Using OPENROWSET to read large files into SQL Server

By:   |   Comments (23)   |   Related: More > Import and Export


Problem

OPENROWSET is a T-SQL function that allows for reading data from many sources including using the SQL Server's BULK import capability. One of the useful features of the BULK provider is its ability to read individual files from the file system into SQL Server, such as loading a data from a text file or a Word document into a SQL Server table. This capability is the subject of this tip.

Solution

The BULK option was added to T-SQL in SQL Server 2005.

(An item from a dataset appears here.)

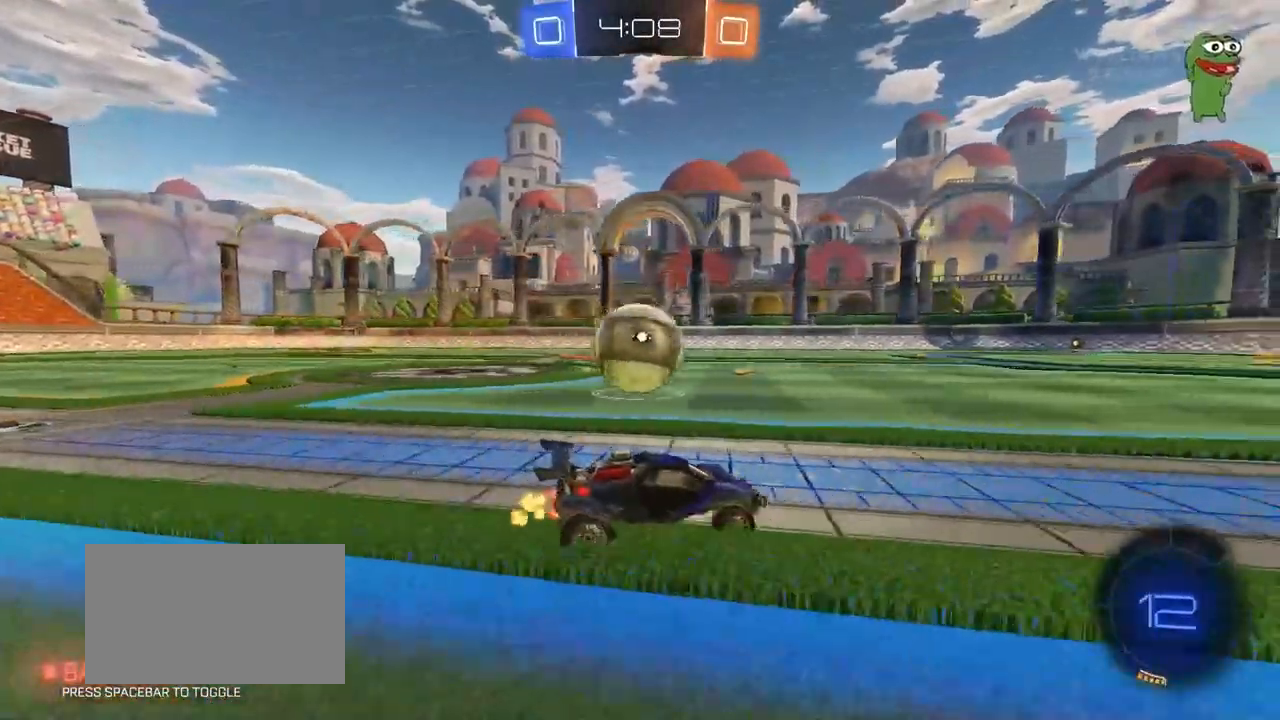
{"keys": ["a", "shift"], "mouse": ["left", "right"], "mouse_move": "down-left", "events": [[150, "mouse_left", "down"], [200, "a", "up"], [200, "d", "down"], [200, "mouse_right", "down"], [200, "w", "up"], [250, "d", "up"], [300, "a", "down"], [300, "shift", "down"], [333, "mouse_right", "up"], [383, "mouse_right", "down"]]}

When used with the BULK provider keyword you can name a data file to read as one of three types of objects:

  • SINGLE_BLOB, which reads a file as varbinary(max)
  • SINGLE_CLOB, which reads a file as varchar(max)
  • SINGLE_NCLOB, which reads a file as nvarchar(max)

OPENROWSET returns a single column, named BulkColumn, as its result. Here's an example that reads a text file:

SELECT BulkColumn 
FROM OPENROWSET (BULK 'c:\temp\mytxtfile.txt', SINGLE_CLOB) MyFile 

The correlation name, in this case MyFile, is required by OPENROWSET.

There are additional requirements when reading single files that must also be observed as mentioned below.

Access control is always a concern. The operating system level file operations to read the file are executed with the privileges of the account that the SQL Server data engine is using. Therefore, only files accessible to that account may be read. This includes network drives or UNC paths, which are permitted if the account has the privileges. If you want to read network files, run SQL Server as a domain user.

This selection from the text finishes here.